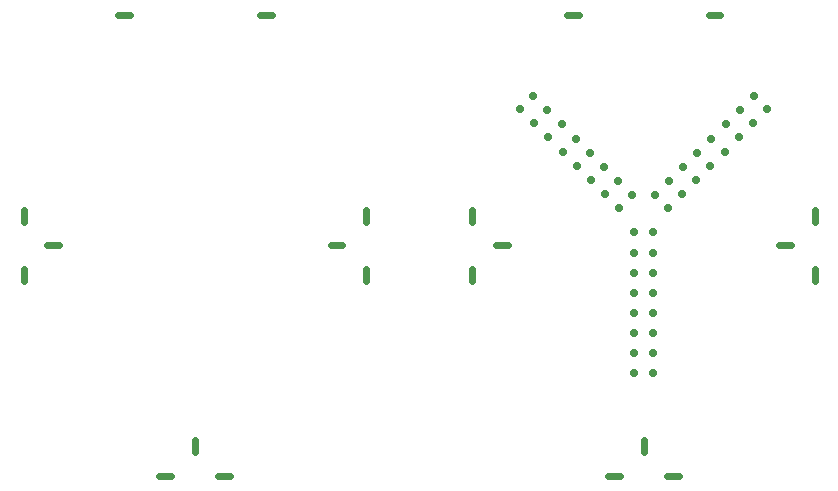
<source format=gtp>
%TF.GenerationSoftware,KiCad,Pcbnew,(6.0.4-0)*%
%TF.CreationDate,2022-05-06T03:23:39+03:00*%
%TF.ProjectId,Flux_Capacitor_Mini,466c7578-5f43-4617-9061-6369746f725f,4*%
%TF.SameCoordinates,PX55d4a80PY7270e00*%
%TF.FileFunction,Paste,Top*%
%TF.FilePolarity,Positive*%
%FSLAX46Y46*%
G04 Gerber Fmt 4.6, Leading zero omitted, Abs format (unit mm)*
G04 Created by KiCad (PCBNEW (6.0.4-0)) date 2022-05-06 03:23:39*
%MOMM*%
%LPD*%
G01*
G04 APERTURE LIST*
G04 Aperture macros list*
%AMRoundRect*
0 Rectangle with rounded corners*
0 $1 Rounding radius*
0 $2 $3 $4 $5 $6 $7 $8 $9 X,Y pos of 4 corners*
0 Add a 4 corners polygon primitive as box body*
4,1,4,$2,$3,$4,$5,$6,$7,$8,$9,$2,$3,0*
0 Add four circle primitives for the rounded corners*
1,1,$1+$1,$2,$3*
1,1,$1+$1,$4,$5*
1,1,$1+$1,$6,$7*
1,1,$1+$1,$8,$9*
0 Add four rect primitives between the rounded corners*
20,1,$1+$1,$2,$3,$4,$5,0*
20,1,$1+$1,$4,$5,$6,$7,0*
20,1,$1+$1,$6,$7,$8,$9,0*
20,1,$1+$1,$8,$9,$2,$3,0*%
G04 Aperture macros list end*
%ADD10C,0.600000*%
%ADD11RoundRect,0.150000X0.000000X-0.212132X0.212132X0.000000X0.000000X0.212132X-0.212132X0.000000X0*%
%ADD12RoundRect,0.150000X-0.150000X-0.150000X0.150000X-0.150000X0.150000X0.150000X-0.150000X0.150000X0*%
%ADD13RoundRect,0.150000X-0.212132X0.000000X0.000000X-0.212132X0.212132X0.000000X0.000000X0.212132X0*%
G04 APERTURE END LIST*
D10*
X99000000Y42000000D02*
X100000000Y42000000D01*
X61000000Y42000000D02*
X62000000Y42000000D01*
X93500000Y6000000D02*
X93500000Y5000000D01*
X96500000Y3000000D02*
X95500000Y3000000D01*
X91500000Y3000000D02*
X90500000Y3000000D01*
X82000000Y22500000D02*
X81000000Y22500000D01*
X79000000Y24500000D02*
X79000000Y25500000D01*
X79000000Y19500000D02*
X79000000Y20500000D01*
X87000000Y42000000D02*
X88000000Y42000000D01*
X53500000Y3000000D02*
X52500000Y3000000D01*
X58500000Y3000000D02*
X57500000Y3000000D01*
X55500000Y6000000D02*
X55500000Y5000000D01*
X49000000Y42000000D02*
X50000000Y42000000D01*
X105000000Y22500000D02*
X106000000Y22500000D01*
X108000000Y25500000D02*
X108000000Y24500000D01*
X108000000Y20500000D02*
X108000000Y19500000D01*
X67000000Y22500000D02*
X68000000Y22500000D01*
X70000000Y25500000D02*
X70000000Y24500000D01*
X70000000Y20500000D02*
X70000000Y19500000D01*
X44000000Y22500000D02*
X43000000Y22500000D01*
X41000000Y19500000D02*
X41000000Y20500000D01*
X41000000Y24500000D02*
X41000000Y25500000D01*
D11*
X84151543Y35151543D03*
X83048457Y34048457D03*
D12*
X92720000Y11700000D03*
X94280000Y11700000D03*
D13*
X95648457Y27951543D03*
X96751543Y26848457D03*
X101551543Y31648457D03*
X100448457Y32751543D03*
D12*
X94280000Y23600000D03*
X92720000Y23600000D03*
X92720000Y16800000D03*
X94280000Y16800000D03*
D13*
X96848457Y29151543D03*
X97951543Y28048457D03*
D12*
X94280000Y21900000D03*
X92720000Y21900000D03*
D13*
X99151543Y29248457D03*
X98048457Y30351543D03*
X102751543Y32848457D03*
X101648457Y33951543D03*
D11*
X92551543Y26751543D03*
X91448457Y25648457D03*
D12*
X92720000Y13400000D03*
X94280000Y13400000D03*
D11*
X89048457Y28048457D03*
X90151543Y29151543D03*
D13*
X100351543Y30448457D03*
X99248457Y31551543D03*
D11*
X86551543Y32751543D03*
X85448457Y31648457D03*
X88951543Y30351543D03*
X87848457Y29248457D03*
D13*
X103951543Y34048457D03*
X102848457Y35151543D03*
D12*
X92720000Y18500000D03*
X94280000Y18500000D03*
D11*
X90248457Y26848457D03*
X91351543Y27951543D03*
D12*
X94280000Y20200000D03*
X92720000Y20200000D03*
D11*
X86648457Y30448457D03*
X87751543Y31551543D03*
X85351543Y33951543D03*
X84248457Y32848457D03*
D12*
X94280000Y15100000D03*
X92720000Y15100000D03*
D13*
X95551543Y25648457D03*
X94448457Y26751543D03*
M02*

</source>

### Goal of the exercise
Could you give back the full listing word for word, leaving out the images?

### Solution
<source format=gtp>
%TF.GenerationSoftware,KiCad,Pcbnew,(6.0.4-0)*%
%TF.CreationDate,2022-05-06T03:23:39+03:00*%
%TF.ProjectId,Flux_Capacitor_Mini,466c7578-5f43-4617-9061-6369746f725f,4*%
%TF.SameCoordinates,PX55d4a80PY7270e00*%
%TF.FileFunction,Paste,Top*%
%TF.FilePolarity,Positive*%
%FSLAX46Y46*%
G04 Gerber Fmt 4.6, Leading zero omitted, Abs format (unit mm)*
G04 Created by KiCad (PCBNEW (6.0.4-0)) date 2022-05-06 03:23:39*
%MOMM*%
%LPD*%
G01*
G04 APERTURE LIST*
G04 Aperture macros list*
%AMRoundRect*
0 Rectangle with rounded corners*
0 $1 Rounding radius*
0 $2 $3 $4 $5 $6 $7 $8 $9 X,Y pos of 4 corners*
0 Add a 4 corners polygon primitive as box body*
4,1,4,$2,$3,$4,$5,$6,$7,$8,$9,$2,$3,0*
0 Add four circle primitives for the rounded corners*
1,1,$1+$1,$2,$3*
1,1,$1+$1,$4,$5*
1,1,$1+$1,$6,$7*
1,1,$1+$1,$8,$9*
0 Add four rect primitives between the rounded corners*
20,1,$1+$1,$2,$3,$4,$5,0*
20,1,$1+$1,$4,$5,$6,$7,0*
20,1,$1+$1,$6,$7,$8,$9,0*
20,1,$1+$1,$8,$9,$2,$3,0*%
G04 Aperture macros list end*
%ADD10C,0.600000*%
%ADD11RoundRect,0.150000X0.000000X-0.212132X0.212132X0.000000X0.000000X0.212132X-0.212132X0.000000X0*%
%ADD12RoundRect,0.150000X-0.150000X-0.150000X0.150000X-0.150000X0.150000X0.150000X-0.150000X0.150000X0*%
%ADD13RoundRect,0.150000X-0.212132X0.000000X0.000000X-0.212132X0.212132X0.000000X0.000000X0.212132X0*%
G04 APERTURE END LIST*
D10*
X99000000Y42000000D02*
X100000000Y42000000D01*
X61000000Y42000000D02*
X62000000Y42000000D01*
X93500000Y6000000D02*
X93500000Y5000000D01*
X96500000Y3000000D02*
X95500000Y3000000D01*
X91500000Y3000000D02*
X90500000Y3000000D01*
X82000000Y22500000D02*
X81000000Y22500000D01*
X79000000Y24500000D02*
X79000000Y25500000D01*
X79000000Y19500000D02*
X79000000Y20500000D01*
X87000000Y42000000D02*
X88000000Y42000000D01*
X53500000Y3000000D02*
X52500000Y3000000D01*
X58500000Y3000000D02*
X57500000Y3000000D01*
X55500000Y6000000D02*
X55500000Y5000000D01*
X49000000Y42000000D02*
X50000000Y42000000D01*
X105000000Y22500000D02*
X106000000Y22500000D01*
X108000000Y25500000D02*
X108000000Y24500000D01*
X108000000Y20500000D02*
X108000000Y19500000D01*
X67000000Y22500000D02*
X68000000Y22500000D01*
X70000000Y25500000D02*
X70000000Y24500000D01*
X70000000Y20500000D02*
X70000000Y19500000D01*
X44000000Y22500000D02*
X43000000Y22500000D01*
X41000000Y19500000D02*
X41000000Y20500000D01*
X41000000Y24500000D02*
X41000000Y25500000D01*
D11*
X84151543Y35151543D03*
X83048457Y34048457D03*
D12*
X92720000Y11700000D03*
X94280000Y11700000D03*
D13*
X95648457Y27951543D03*
X96751543Y26848457D03*
X101551543Y31648457D03*
X100448457Y32751543D03*
D12*
X94280000Y23600000D03*
X92720000Y23600000D03*
X92720000Y16800000D03*
X94280000Y16800000D03*
D13*
X96848457Y29151543D03*
X97951543Y28048457D03*
D12*
X94280000Y21900000D03*
X92720000Y21900000D03*
D13*
X99151543Y29248457D03*
X98048457Y30351543D03*
X102751543Y32848457D03*
X101648457Y33951543D03*
D11*
X92551543Y26751543D03*
X91448457Y25648457D03*
D12*
X92720000Y13400000D03*
X94280000Y13400000D03*
D11*
X89048457Y28048457D03*
X90151543Y29151543D03*
D13*
X100351543Y30448457D03*
X99248457Y31551543D03*
D11*
X86551543Y32751543D03*
X85448457Y31648457D03*
X88951543Y30351543D03*
X87848457Y29248457D03*
D13*
X103951543Y34048457D03*
X102848457Y35151543D03*
D12*
X92720000Y18500000D03*
X94280000Y18500000D03*
D11*
X90248457Y26848457D03*
X91351543Y27951543D03*
D12*
X94280000Y20200000D03*
X92720000Y20200000D03*
D11*
X86648457Y30448457D03*
X87751543Y31551543D03*
X85351543Y33951543D03*
X84248457Y32848457D03*
D12*
X94280000Y15100000D03*
X92720000Y15100000D03*
D13*
X95551543Y25648457D03*
X94448457Y26751543D03*
M02*

</source>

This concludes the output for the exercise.